Очень удачно получилось, что мозги мои в небольшом количестве остались при мне такими же, как были прежде, а правая рука не перебита, не переломана — хорошая рука, послушная мне, как прежде.
Через некоторое время входят первые посетители. Я помню, как их зовут. Это моя дочь Оля и бывшая жена Клавдия. Они входят. Я лежу. Они садятся на стулья рядом с кроватью, а я все так же тупо лежу, их разглядывая. Но язык у меня не поврежден (эти ребята не успели вырезать мне язык или не захотели), и я говорю, стараясь, сами понимаете, улыбнуться:
— Олька, привет. Здравствуй, Клавдия.
А у моей милой дочери в глазах страх. Это понятно. Такого папу она еще не видела. Не доводилось ей видеть такого жалкого и страшного папаню. И глаза Клавдии мерцают от слез, хотя она-то чего? ей-то что за горе? Мы же бывшие, а не нынешние все-таки.
— Как ты? — спрашивает.
— Как вы-то? — спрашиваю ответно. — Как узнали, что я тут?
— Скворцов позвонил, — отвечает Клавдия. — Они там внизу, твои приятели. Придут после нас.
— Да? Придут? Хорошо, — отвечаю я не совсем своим голосом, тихим, кажется, и ослабленным.
— Оля, скажи папе что-нибудь, — просит Клавдия, отворачиваясь. Не может на меня смотреть.
Губы моей дочери дрожат, в глазах испуг и слезы.
— Ну, — говорю я, — чего ревешь? Живой же я. Шел ночью, а бандиты напали. Не ходите ночью.
— Папа, тебе больно? — выговаривает моя дочь.
— Есть немного. Так, вообще. Везде. Но это пройдет. Я живучий, Олька. Не плачь. А то сам зареву.
— Мы тебе вкусненького принесли, — всхлипывает она. Клавдия достает платок и вытирает ей глаза, а потом себе. Они обе, значит, все еще меня, неубитого, любят. Дочь точно любит, а Клавдия любить не имеет права, будем считать, что она просто переживает. Они сидят недолго, минут пять, как им, наверно, велено, да больше и не надо — видеть их мне тяжело и больно.

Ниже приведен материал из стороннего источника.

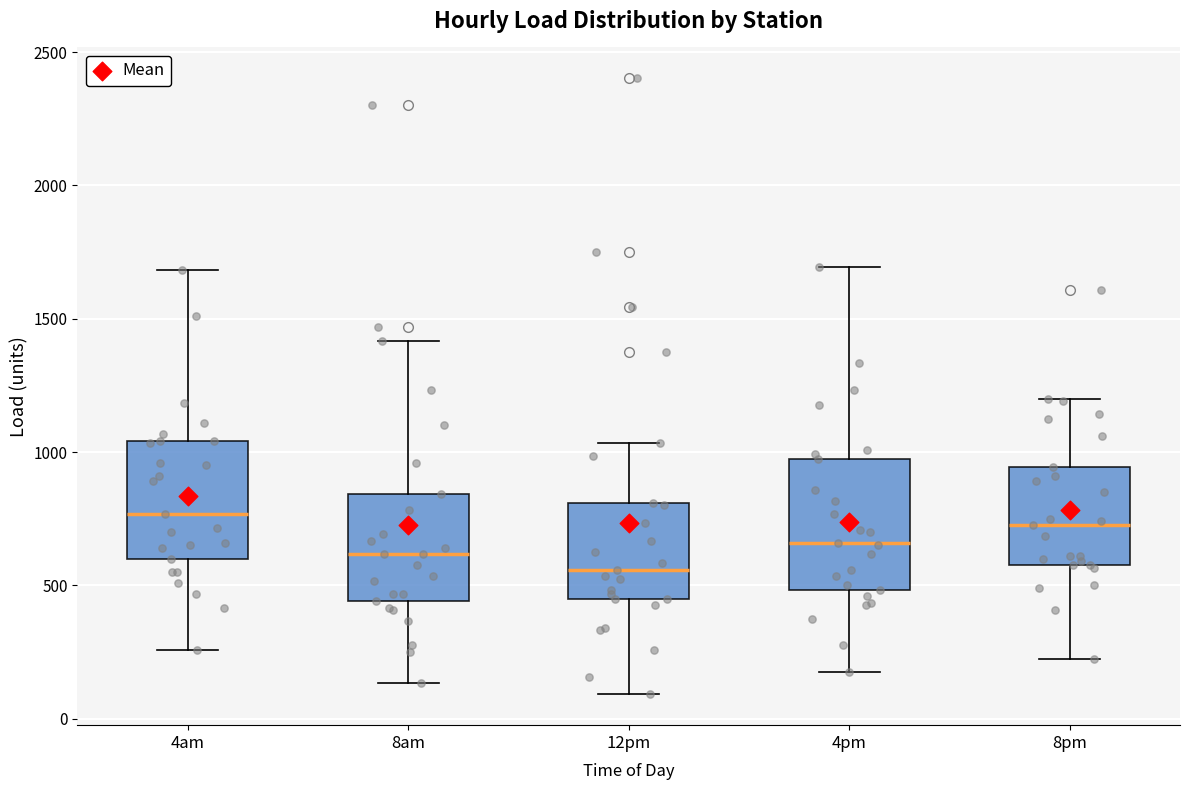

Which box is the tallest, from its lower edge to its upper edge?

4pm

Милая дочь, уходя, целует меня в шеку и шепчет, чтобы выздоравливал, а Клавдия не удерживается и говорит что-то сентенциозное: вот, мол, к чему привел мой образ жизни.
Затем приходят другие. Их четверо. Все в белых халатах, наброшенных на плечи. Они заполняют маленькую палату на двоих. Консилиум друзей-приятелей.

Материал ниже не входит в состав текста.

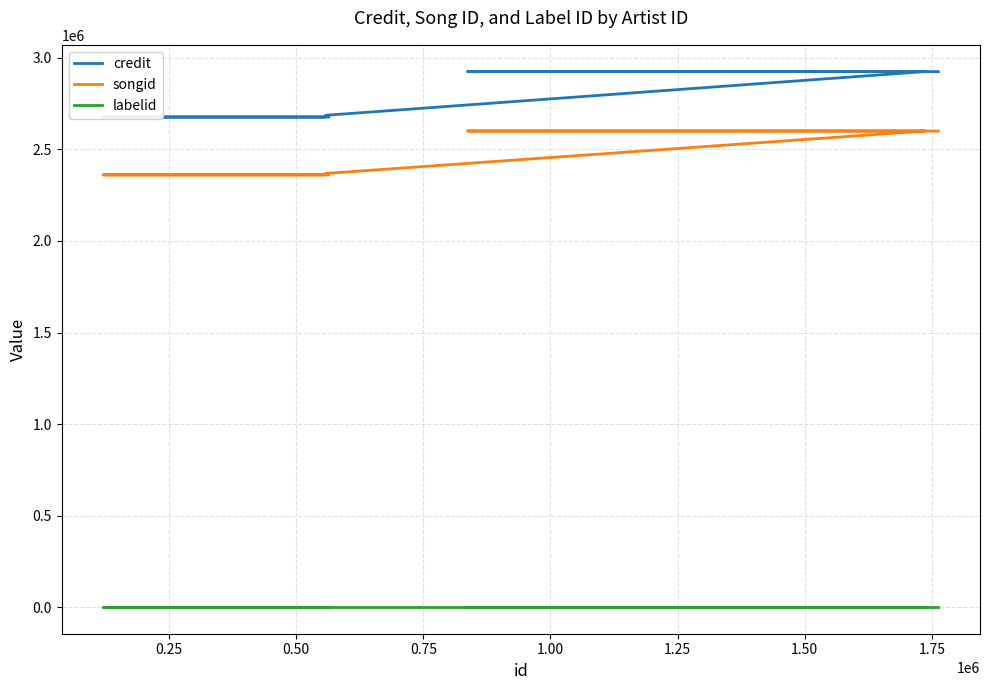

How many values in the songid series are below 2600878?

4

— Юраша, — жалобно говорит Илюша Скворцов, — здравствуй. Володя Рачительный, Андрей, Митя тоже узнают меня и здороваются: кто бодро, кто грустно. Я им всем жму руку своей правой, пишущей, и слабосильно спрашиваю, как они узнали, что я тут. Оказывается, при мне нашелся единственный документ — квиток от денежной ведомости Бюро пропаганды художественной литературы, давний, по которому в больнице меня вычислили — и позвонили. Ага, вот как. Понятно.
— Ты как, Юраша? — спрашивают они сочувственно.
— Трезвый вроде, — отвечаю я.
Это хорошо. Продолжай оставаться. Они врачей опросили, те говорят, что лежать придется долго и основательно, но худшее позади, а лучшее впереди. Врачи говорят, что я живучий и стойкий, хвалят меня.